**** Task input

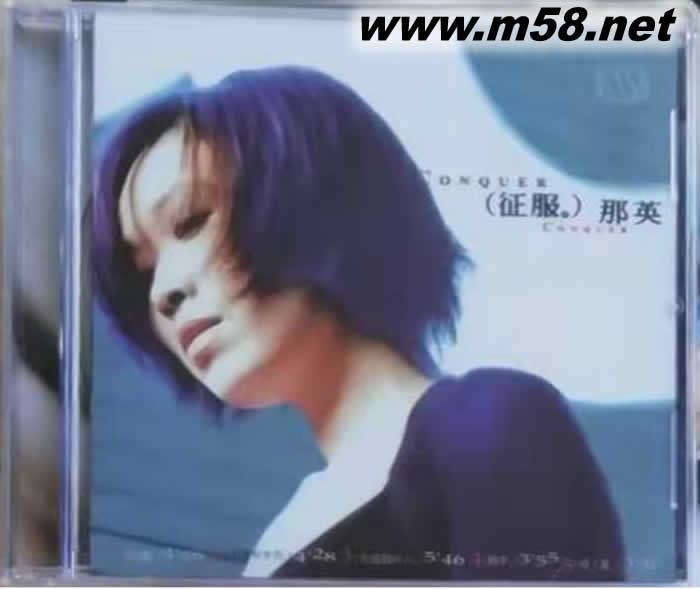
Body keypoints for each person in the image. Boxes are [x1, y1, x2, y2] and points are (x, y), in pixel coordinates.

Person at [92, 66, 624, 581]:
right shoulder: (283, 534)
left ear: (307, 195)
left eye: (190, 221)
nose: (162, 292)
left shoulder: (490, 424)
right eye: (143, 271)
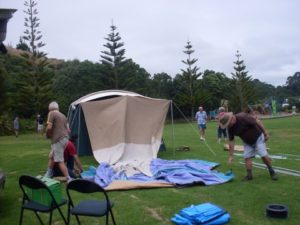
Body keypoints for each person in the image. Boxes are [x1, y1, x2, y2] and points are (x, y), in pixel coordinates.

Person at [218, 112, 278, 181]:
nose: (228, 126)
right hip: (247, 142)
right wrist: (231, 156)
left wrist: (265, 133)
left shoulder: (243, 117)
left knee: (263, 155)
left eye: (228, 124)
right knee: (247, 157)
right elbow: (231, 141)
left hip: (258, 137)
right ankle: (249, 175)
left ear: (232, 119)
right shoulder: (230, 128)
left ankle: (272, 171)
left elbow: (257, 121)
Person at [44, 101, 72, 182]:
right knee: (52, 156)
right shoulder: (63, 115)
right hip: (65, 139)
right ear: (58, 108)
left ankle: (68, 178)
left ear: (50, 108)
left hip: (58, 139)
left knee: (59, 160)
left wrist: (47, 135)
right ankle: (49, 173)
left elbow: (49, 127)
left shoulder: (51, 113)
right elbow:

********

**What is expected:** Going through the entries above, show each line that contains "shoulder".

**Your solution:**
right shoulder: (283, 534)
left shoulder: (490, 424)
left shoulder: (243, 117)
right shoulder: (230, 128)
right shoulder: (63, 115)
left shoulder: (51, 113)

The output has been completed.